The United States Department of Justice (DOJ) recently sued Google for antitrust violations. The case marks the first major lawsuit against a prominent tech company since the US charged Microsoft with anti-competitive practices in 1998. The case could have massive implications not only for Google but for tech companies across the country.
Antitrust laws are designed to provide consumers good services at fair costs by promoting a competitive business environment, which they do by regulating businesses to prevent monopolistic practices. The DOJ claims Google violated antitrust laws through special agreements and problematic business practices.
In a case document released on October 20, the DOJ contends that Google spent billions of dollars to become the default internet search engine on a wide range of devices, including those produced by Apple and Samsung, wireless carriers including AT&T, T-Mobile and Verizon, and browser developers like Mozilla and UCWeb. Google also negotiated with device manufacturers to feature Google apps in prime spots where users were most likely to start their internet searches. These transactions, among others, secured Google’s foothold in online searches and the online advertising market, to the extent that 90% of all general searches and 95% of all mobile searches in the United States come through the Google search engine.

» **About this task**
Copy the passage on the Google antitrust suit from "The United States Department" up to and including "across the country.", substituting "legal action" for "lawsuit".

[Stored dataset items]
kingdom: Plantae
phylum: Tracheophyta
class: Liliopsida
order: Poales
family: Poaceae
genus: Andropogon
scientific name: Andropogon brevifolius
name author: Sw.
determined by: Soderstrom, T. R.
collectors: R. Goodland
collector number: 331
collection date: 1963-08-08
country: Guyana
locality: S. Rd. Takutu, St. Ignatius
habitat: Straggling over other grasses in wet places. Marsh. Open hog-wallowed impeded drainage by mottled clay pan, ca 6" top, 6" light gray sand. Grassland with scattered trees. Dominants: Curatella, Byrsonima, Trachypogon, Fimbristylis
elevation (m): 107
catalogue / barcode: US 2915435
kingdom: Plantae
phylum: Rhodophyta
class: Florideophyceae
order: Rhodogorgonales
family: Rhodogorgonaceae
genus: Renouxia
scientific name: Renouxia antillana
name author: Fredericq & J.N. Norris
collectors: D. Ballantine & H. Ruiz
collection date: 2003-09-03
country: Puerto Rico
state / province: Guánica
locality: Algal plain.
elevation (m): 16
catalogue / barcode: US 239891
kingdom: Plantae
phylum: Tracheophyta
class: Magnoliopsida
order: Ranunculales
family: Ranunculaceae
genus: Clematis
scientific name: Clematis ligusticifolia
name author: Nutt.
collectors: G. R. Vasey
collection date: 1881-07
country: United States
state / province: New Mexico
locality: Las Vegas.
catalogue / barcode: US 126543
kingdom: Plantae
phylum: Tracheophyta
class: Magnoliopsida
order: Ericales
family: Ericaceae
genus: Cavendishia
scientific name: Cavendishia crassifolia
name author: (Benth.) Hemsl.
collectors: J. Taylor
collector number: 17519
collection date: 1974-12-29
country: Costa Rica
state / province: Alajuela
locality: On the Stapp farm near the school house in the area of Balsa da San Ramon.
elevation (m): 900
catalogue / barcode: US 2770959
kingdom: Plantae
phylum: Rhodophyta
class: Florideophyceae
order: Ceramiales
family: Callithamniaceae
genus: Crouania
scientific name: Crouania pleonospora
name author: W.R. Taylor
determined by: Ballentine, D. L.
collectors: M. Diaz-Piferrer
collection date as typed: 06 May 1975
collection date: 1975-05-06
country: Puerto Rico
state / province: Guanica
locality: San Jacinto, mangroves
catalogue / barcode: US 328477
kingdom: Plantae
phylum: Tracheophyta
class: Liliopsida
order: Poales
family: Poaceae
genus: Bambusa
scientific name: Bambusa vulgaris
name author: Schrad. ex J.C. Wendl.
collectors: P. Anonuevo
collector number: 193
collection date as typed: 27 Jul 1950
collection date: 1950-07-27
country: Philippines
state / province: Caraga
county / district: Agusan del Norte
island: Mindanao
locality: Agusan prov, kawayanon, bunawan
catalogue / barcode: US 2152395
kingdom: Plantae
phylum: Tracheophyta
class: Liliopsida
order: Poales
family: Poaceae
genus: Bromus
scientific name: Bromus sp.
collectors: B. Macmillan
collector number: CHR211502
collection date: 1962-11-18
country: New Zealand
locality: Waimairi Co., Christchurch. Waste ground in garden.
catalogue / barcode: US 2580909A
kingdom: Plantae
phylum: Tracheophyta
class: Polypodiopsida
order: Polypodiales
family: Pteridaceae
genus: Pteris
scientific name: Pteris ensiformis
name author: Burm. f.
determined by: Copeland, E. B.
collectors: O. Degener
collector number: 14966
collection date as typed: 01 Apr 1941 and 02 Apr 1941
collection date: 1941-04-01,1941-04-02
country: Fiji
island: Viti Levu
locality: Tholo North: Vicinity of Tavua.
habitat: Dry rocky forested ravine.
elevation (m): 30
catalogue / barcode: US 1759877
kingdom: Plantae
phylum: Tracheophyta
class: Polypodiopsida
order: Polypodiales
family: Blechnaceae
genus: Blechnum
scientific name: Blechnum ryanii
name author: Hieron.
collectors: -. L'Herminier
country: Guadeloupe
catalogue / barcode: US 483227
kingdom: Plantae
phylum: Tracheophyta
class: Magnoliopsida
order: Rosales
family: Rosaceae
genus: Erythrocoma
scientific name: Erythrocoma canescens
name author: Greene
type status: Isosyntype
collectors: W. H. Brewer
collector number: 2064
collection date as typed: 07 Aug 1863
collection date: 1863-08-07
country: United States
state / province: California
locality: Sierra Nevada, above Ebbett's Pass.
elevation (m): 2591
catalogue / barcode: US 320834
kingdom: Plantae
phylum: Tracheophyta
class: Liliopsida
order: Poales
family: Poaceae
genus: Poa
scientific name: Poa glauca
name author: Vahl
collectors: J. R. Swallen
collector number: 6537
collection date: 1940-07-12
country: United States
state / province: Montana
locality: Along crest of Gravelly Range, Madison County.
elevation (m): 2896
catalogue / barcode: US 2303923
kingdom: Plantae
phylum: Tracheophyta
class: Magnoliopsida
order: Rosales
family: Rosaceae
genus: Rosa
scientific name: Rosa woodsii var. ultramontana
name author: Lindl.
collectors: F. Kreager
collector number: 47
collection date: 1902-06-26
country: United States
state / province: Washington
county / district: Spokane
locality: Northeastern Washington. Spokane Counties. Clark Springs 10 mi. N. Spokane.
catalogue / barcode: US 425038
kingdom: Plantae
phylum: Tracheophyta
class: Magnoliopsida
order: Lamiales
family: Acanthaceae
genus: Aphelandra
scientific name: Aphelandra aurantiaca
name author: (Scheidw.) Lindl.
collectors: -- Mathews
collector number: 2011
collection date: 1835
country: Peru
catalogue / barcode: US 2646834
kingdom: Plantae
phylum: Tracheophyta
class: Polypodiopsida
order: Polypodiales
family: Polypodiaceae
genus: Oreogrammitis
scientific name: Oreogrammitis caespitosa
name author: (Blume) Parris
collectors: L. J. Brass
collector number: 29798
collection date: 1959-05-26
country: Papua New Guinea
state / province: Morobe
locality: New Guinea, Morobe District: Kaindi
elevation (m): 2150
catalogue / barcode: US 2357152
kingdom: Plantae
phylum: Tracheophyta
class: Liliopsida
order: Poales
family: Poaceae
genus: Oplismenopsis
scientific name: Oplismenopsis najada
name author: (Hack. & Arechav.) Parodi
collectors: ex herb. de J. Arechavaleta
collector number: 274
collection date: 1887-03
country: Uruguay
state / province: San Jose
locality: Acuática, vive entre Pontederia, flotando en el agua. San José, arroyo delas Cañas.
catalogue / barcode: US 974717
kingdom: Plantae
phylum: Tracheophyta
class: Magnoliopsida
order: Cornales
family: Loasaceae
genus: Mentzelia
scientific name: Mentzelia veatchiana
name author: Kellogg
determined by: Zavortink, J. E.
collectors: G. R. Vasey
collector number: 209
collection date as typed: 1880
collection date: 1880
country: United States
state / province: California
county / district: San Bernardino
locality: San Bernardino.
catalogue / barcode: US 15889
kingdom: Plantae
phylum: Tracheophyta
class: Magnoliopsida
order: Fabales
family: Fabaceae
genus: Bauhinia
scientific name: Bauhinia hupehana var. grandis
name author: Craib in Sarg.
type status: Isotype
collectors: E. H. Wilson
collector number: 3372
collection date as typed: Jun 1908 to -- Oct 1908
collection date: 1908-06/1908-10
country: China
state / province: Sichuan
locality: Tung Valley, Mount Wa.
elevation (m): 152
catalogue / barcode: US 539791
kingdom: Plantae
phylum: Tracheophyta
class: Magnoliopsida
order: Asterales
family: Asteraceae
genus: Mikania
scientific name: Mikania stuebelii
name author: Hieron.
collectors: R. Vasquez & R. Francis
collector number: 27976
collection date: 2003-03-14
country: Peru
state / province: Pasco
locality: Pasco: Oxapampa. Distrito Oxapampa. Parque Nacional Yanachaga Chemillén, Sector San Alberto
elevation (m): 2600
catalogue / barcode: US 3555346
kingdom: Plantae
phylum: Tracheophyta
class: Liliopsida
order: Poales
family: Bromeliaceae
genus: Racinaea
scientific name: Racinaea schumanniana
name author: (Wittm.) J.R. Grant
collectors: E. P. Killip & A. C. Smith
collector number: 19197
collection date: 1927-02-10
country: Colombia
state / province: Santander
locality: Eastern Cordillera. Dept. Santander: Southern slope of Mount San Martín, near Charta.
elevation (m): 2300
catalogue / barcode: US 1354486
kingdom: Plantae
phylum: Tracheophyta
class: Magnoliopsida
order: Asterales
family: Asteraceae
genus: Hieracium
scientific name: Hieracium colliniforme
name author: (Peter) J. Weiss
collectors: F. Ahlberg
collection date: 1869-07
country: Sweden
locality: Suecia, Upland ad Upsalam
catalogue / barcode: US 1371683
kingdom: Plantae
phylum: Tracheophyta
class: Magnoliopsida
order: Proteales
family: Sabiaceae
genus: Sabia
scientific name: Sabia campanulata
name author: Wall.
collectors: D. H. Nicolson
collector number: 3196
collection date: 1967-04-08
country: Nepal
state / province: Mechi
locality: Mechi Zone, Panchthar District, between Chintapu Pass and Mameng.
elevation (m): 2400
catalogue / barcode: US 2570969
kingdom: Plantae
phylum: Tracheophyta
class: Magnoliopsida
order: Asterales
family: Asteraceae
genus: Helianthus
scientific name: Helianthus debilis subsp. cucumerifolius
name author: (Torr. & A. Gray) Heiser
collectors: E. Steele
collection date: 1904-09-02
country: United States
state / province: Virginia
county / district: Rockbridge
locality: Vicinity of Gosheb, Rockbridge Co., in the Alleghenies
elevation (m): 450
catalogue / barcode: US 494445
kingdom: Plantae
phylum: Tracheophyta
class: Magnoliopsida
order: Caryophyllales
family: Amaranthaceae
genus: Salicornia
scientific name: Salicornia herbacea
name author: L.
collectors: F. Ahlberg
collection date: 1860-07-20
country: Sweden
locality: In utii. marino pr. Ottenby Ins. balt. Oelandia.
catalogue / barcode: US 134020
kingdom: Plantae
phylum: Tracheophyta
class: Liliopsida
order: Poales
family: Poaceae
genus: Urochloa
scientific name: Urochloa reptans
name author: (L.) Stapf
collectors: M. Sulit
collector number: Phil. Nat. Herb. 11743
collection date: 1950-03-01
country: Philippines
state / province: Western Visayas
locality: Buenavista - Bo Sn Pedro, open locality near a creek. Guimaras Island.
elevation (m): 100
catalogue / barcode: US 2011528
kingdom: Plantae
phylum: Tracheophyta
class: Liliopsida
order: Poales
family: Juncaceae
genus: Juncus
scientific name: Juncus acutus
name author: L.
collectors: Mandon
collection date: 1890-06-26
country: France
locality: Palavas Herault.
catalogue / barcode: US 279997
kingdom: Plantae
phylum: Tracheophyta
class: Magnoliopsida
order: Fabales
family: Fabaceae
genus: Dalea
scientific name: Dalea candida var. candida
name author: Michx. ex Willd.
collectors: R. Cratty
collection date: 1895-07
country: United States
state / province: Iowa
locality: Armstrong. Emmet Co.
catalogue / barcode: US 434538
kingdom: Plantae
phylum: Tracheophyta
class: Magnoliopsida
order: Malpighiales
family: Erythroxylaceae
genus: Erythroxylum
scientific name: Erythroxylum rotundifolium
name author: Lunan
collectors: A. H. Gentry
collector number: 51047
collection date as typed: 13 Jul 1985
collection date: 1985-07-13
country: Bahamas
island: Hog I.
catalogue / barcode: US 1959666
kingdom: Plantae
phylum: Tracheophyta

» **Answer area**
The United States Department of Justice (DOJ) recently sued Google for antitrust violations. The case marks the first major legal action against a prominent tech company since the US charged Microsoft with anti-competitive practices in 1998. The case could have massive implications not only for Google but for tech companies across the country.